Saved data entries

──────────────────────────────

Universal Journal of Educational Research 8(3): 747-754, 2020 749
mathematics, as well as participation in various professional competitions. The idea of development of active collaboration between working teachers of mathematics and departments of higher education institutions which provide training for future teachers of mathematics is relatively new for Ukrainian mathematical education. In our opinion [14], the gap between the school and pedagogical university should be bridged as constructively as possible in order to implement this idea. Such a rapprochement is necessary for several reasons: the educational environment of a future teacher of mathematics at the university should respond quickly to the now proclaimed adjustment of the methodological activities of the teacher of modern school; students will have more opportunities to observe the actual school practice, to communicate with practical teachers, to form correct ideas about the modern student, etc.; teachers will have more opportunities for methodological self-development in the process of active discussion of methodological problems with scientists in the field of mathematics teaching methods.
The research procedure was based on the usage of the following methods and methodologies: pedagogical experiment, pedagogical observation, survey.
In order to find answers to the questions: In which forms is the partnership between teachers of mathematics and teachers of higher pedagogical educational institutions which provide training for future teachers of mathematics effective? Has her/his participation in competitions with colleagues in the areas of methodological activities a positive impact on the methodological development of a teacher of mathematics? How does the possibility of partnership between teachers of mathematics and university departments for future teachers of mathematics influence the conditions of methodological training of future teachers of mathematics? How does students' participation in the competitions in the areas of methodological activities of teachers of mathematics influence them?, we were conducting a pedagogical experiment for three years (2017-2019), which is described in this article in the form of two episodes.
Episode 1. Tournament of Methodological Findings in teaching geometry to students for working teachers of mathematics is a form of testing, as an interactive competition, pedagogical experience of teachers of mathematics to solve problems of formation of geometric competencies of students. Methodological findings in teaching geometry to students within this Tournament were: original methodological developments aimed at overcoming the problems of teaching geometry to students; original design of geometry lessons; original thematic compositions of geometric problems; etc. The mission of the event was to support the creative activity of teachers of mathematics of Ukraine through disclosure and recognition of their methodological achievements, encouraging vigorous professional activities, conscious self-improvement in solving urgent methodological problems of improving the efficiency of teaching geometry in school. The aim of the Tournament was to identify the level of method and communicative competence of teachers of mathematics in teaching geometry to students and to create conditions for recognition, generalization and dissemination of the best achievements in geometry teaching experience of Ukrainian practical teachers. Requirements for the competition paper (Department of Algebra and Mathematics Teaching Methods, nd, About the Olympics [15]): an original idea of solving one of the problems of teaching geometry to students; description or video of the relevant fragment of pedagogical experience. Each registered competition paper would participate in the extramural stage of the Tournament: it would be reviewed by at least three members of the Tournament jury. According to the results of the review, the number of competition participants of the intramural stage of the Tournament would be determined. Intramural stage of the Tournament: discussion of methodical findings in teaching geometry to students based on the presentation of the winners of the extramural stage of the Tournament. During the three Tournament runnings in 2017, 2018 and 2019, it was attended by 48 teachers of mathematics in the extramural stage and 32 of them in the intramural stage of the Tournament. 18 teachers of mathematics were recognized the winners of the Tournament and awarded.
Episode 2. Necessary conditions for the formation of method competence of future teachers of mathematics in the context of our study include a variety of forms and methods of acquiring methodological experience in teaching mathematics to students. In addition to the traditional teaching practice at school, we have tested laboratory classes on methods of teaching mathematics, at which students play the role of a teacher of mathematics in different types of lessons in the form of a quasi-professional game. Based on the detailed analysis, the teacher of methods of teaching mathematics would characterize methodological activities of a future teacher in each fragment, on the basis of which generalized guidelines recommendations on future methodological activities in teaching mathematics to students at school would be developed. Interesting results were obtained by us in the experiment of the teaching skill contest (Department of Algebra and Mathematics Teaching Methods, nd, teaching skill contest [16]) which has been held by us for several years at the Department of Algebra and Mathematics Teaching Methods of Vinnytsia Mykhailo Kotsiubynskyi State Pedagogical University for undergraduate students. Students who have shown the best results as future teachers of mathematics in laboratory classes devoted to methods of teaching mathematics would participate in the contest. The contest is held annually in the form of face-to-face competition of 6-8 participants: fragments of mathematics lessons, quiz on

──────────────────────────────

__TASK ITEM__. In how many lines above does the word "provide" appear? Answer with only the number.

__WRITTEN SOLUTION__. 2